TASK DETAILS:
Reproduce only the lines from the one containing "Dinamarca elimina el" through the end of the data, exactly as they stand.

ENTRIES SUPPLIED:
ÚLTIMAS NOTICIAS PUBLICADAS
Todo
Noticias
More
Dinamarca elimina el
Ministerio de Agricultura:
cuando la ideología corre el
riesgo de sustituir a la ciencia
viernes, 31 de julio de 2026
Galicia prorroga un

WRITTEN ANSWER:
Dinamarca elimina el
Ministerio de Agricultura:
cuando la ideología corre el
riesgo de sustituir a la ciencia
viernes, 31 de julio de 2026
Galicia prorroga un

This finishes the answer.